22 suspensi dan larutan. Peran guru pada fase echo mengkonfirmasi pengua-saan konsep oleh siswa dan memberikan tambahan dukungan atau informasi serta pengalaman tambahan jika diperlukan. Kemudian fase kelima yaitu extension, siswa diajak untuk menerapkan konsep pada contoh kejadian lain maupun berupa praktikum lanjutan. Pada fase ini, dapat pula melatihkan KPS yang dimiliki siswa, misalnya mengkomunikasikan sebuah narasi ke dalam bentuk tabel. Fase yang terakhir yaitu evaluation, pada tahap akhir, dilakukan evaluasi terhadap efektivitas fase-fase sebelumnya dan juga evaluasi terhadap pengetahuan, pemahaman konsep, atau kompetensi siswa. Pada fase ini, siswa mengerjakan soal-soal evaluasi yang melatihkan KPS yang mereka miliki, misalnya mengelompokkan beberapa jenis koloid berdasarkan fase terdispersi dan medium pendispersinya. Pada akhirnya, berdasarkan uraian dan langkah-langkah di atas, diharapkan model LC 6E dapat meningkatkan KPS siswa, khususnya keterampilan mengelompokkan dan mengkomunikasikan pada materi koloid. Selain itu, diharapkan siswa tidak hanya mendengar keterangan guru tetapi dapat berperan aktif untuk menggali dan memperkaya pemahaman mereka terhadap konsep-konsep yang dipelajari dengan memberikan pengalaman belajar pada siswa sebagai proses dengan menggunakan sikap ilmiah agar mampu memiliki pemahaman melalui fakta-fakta yang mereka temukan sendiri, sehingga mereka dapat menemukan konsep, hukum, dan teori, serta dapat mengaitkan dan menerapkan pada kehidupan.
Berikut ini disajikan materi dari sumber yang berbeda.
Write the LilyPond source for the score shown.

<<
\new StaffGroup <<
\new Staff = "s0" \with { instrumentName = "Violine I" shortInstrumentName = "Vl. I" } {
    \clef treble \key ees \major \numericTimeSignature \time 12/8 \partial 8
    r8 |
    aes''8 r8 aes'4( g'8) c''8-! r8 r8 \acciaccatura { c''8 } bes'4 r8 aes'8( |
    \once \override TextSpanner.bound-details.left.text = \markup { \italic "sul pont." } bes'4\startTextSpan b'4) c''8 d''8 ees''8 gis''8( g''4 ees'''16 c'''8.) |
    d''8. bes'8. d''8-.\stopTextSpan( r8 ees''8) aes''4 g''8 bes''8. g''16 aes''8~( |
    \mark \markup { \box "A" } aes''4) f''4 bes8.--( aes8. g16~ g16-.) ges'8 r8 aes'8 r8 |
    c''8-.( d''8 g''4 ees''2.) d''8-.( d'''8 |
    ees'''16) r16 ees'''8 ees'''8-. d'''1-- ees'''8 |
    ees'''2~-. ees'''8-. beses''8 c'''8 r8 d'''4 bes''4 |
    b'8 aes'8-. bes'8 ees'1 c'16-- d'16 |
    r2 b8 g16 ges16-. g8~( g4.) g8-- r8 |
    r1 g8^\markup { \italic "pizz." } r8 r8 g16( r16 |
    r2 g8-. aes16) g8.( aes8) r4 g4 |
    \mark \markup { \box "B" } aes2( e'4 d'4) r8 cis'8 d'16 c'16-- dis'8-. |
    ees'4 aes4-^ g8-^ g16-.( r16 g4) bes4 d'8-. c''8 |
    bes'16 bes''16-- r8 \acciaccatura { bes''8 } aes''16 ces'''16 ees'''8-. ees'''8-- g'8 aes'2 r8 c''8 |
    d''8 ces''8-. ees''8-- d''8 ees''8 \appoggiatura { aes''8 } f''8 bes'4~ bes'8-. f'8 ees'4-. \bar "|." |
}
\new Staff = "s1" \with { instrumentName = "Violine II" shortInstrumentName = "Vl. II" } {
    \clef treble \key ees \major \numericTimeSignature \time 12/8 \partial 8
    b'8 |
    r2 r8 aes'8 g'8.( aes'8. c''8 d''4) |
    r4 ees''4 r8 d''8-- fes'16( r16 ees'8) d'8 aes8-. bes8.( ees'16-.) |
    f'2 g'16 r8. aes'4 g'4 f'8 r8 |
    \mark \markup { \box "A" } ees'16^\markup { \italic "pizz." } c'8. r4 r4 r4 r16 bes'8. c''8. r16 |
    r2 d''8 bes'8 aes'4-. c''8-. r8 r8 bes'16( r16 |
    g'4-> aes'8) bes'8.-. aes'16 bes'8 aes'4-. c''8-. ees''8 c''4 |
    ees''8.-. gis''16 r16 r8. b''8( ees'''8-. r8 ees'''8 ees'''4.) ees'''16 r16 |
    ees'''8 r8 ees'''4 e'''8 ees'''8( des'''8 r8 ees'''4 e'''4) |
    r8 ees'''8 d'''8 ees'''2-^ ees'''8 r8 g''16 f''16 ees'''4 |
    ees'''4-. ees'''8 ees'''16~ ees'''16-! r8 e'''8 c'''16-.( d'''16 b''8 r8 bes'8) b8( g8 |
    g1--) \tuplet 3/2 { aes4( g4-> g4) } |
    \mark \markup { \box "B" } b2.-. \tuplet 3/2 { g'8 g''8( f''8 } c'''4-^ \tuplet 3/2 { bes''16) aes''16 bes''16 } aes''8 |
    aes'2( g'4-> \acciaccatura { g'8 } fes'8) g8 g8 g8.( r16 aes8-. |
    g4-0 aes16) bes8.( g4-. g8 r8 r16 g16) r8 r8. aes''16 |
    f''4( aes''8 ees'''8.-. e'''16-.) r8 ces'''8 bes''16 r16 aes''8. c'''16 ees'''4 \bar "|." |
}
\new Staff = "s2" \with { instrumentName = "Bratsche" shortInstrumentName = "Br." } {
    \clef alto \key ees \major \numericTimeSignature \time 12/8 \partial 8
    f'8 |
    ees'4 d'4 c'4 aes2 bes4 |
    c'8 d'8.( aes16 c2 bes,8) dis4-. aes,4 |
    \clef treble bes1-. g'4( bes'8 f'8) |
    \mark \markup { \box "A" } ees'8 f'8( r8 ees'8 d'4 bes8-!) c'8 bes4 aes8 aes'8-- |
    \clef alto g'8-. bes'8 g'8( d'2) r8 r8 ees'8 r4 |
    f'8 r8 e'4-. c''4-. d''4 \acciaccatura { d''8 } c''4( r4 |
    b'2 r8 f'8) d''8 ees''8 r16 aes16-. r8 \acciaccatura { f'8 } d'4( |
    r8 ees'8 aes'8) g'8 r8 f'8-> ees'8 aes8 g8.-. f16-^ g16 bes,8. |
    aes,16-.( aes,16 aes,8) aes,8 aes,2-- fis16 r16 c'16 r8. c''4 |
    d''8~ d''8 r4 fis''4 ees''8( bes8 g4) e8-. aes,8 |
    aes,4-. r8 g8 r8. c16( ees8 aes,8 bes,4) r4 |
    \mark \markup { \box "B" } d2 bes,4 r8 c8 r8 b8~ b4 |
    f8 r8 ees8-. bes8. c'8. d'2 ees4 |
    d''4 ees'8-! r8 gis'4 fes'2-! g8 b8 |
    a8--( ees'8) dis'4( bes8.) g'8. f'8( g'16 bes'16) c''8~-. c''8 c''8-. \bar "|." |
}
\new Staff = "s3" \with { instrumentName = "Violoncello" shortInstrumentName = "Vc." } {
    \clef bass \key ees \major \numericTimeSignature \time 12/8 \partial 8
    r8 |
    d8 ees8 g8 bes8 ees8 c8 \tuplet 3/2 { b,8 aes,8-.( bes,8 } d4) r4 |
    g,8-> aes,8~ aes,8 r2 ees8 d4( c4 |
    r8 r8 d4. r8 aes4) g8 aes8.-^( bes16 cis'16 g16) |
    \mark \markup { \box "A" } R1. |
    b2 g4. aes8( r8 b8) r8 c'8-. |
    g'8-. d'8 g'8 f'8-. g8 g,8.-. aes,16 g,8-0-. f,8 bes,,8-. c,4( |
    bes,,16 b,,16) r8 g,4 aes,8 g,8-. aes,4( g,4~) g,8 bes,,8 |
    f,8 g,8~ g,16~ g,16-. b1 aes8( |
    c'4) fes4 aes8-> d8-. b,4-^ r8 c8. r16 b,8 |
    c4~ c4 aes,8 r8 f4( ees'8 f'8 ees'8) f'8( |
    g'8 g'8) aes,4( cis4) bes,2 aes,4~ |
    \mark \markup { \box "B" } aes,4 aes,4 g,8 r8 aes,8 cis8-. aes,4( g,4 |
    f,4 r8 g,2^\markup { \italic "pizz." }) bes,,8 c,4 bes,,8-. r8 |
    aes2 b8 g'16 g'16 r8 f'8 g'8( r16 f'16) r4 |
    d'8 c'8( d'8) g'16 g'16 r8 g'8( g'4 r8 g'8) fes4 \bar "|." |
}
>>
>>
23 F. Anggapan Dasar Anggapan dasar dalam penelitian ini adalah sebagai berikut : 1. Siswa kelas XI IPA 2 dan XI IPA 4 semester genap SMA YP Unila Bandar Lampung tahun pelajaran 2012/2013 yang menjadi sampel penelitian mempunyai pengetahuan awal yang sama. 2. Faktor-faktor lain yang mempengaruhi keterampilan mengelompokan dan mengkomunikasikan koloid siswa kelas XI IPA 2 dan XI IPA 4 semester genap SMA YP Unila Bandar Lampung Tahun ajaran 2012/2013 diabaikan 3. Perbedaan keterampilan mengkomunikasikan dan mengelompokkan untuk materi koloid semata-mata terjadi karena perbedaan perlakuan dalam proses pembelajaran. G. Hipotesis Umum Hipotesis umum dalam penelitian ini adalah : Model LC 6E efektif dalam meningkatkan keterampilan mengelompokkan dan mengkomunikasiskan.